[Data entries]

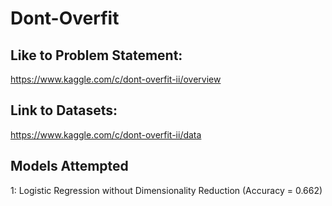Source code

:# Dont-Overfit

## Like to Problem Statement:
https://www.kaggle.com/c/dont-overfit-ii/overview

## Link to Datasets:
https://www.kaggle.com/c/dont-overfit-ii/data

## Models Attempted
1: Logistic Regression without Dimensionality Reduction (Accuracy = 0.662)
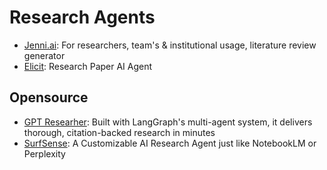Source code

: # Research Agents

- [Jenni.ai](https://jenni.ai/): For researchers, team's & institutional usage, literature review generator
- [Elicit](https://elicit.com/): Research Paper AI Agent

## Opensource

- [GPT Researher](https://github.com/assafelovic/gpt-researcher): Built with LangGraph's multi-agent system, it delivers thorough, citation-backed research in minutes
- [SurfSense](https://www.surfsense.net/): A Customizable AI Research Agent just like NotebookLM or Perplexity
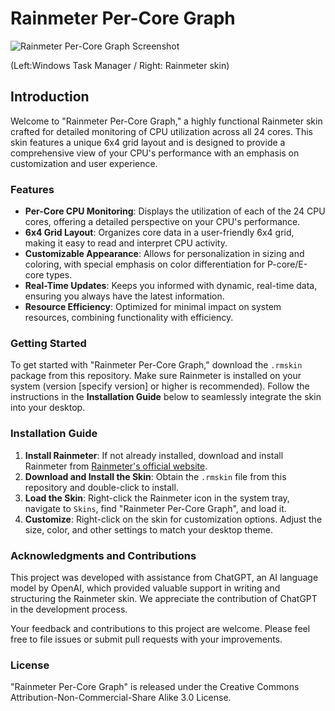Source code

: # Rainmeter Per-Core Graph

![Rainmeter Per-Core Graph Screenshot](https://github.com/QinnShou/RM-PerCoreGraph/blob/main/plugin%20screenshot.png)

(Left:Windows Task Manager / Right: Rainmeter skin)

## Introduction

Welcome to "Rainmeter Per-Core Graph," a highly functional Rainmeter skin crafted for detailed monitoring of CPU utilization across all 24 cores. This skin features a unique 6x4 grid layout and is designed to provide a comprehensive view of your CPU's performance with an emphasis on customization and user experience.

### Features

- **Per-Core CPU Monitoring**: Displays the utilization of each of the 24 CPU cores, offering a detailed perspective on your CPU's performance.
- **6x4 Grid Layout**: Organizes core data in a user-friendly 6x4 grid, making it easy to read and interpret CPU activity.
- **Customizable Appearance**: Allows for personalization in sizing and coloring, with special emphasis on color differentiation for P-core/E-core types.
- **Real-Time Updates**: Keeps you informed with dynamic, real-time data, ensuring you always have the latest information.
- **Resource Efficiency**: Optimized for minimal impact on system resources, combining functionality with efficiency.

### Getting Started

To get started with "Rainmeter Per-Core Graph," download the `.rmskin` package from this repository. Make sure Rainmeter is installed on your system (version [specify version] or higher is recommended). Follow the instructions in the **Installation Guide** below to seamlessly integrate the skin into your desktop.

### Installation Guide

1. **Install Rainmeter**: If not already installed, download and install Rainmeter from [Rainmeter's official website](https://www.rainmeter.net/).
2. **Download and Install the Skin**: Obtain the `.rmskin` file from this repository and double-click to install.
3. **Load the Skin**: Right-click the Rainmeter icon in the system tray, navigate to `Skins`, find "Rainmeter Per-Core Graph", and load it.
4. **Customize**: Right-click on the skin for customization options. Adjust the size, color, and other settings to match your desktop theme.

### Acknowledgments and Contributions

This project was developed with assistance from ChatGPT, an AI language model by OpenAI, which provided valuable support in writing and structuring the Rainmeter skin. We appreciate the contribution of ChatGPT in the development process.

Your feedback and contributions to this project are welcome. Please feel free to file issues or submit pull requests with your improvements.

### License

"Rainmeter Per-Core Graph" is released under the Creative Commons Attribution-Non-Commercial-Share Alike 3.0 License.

→ **WHAT THE TASK ASKS**: Retype all of the text in the listing above word for word, and leave the pictures out of your answer.

→ **RESULT BELOW**:
Source code

:# Dont-Overfit

## Like to Problem Statement:
https://www.kaggle.com/c/dont-overfit-ii/overview

## Link to Datasets:
https://www.kaggle.com/c/dont-overfit-ii/data

## Models Attempted
1: Logistic Regression without Dimensionality Reduction (Accuracy = 0.662)
Source code

: # Research Agents

- [Jenni.ai](https://jenni.ai/): For researchers, team's & institutional usage, literature review generator
- [Elicit](https://elicit.com/): Research Paper AI Agent

## Opensource

- [GPT Researher](https://github.com/assafelovic/gpt-researcher): Built with LangGraph's multi-agent system, it delivers thorough, citation-backed research in minutes
- [SurfSense](https://www.surfsense.net/): A Customizable AI Research Agent just like NotebookLM or Perplexity
Source code

: # Rainmeter Per-Core Graph

![Rainmeter Per-Core Graph Screenshot](https://github.com/QinnShou/RM-PerCoreGraph/blob/main/plugin%20screenshot.png)

(Left:Windows Task Manager / Right: Rainmeter skin)

## Introduction

Welcome to "Rainmeter Per-Core Graph," a highly functional Rainmeter skin crafted for detailed monitoring of CPU utilization across all 24 cores. This skin features a unique 6x4 grid layout and is designed to provide a comprehensive view of your CPU's performance with an emphasis on customization and user experience.

### Features

- **Per-Core CPU Monitoring**: Displays the utilization of each of the 24 CPU cores, offering a detailed perspective on your CPU's performance.
- **6x4 Grid Layout**: Organizes core data in a user-friendly 6x4 grid, making it easy to read and interpret CPU activity.
- **Customizable Appearance**: Allows for personalization in sizing and coloring, with special emphasis on color differentiation for P-core/E-core types.
- **Real-Time Updates**: Keeps you informed with dynamic, real-time data, ensuring you always have the latest information.
- **Resource Efficiency**: Optimized for minimal impact on system resources, combining functionality with efficiency.

### Getting Started

To get started with "Rainmeter Per-Core Graph," download the `.rmskin` package from this repository. Make sure Rainmeter is installed on your system (version [specify version] or higher is recommended). Follow the instructions in the **Installation Guide** below to seamlessly integrate the skin into your desktop.

### Installation Guide

1. **Install Rainmeter**: If not already installed, download and install Rainmeter from [Rainmeter's official website](https://www.rainmeter.net/).
2. **Download and Install the Skin**: Obtain the `.rmskin` file from this repository and double-click to install.
3. **Load the Skin**: Right-click the Rainmeter icon in the system tray, navigate to `Skins`, find "Rainmeter Per-Core Graph", and load it.
4. **Customize**: Right-click on the skin for customization options. Adjust the size, color, and other settings to match your desktop theme.

### Acknowledgments and Contributions

This project was developed with assistance from ChatGPT, an AI language model by OpenAI, which provided valuable support in writing and structuring the Rainmeter skin. We appreciate the contribution of ChatGPT in the development process.

Your feedback and contributions to this project are welcome. Please feel free to file issues or submit pull requests with your improvements.

### License

"Rainmeter Per-Core Graph" is released under the Creative Commons Attribution-Non-Commercial-Share Alike 3.0 License.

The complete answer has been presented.